Lay out as a numbered list the lines from the start of the entries through the line that contains "Dog Breed Classifier", including both ends. Leave out blank lines.

SOURCE DATA below:

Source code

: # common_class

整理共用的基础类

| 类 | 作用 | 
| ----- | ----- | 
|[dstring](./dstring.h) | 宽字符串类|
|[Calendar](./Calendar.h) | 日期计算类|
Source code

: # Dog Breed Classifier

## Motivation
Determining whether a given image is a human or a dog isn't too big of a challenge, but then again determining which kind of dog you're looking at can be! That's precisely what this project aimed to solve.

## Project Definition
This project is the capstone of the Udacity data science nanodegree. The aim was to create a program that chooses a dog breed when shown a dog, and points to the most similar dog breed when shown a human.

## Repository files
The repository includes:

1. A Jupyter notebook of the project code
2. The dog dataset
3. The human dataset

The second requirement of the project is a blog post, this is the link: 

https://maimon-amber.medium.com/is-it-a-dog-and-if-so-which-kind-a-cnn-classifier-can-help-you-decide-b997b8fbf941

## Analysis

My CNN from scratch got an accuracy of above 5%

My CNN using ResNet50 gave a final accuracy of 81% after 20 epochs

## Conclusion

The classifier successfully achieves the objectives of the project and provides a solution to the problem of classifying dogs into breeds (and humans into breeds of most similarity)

End of SOURCE DATA.

EXPECTED ANSWER -
1. Source code
2. : # common_class
3. 整理共用的基础类
4. | 类 | 作用 | 
5. | ----- | ----- | 
6. |[dstring](./dstring.h) | 宽字符串类|
7. |[Calendar](./Calendar.h) | 日期计算类|
8. Source code
9. : # Dog Breed Classifier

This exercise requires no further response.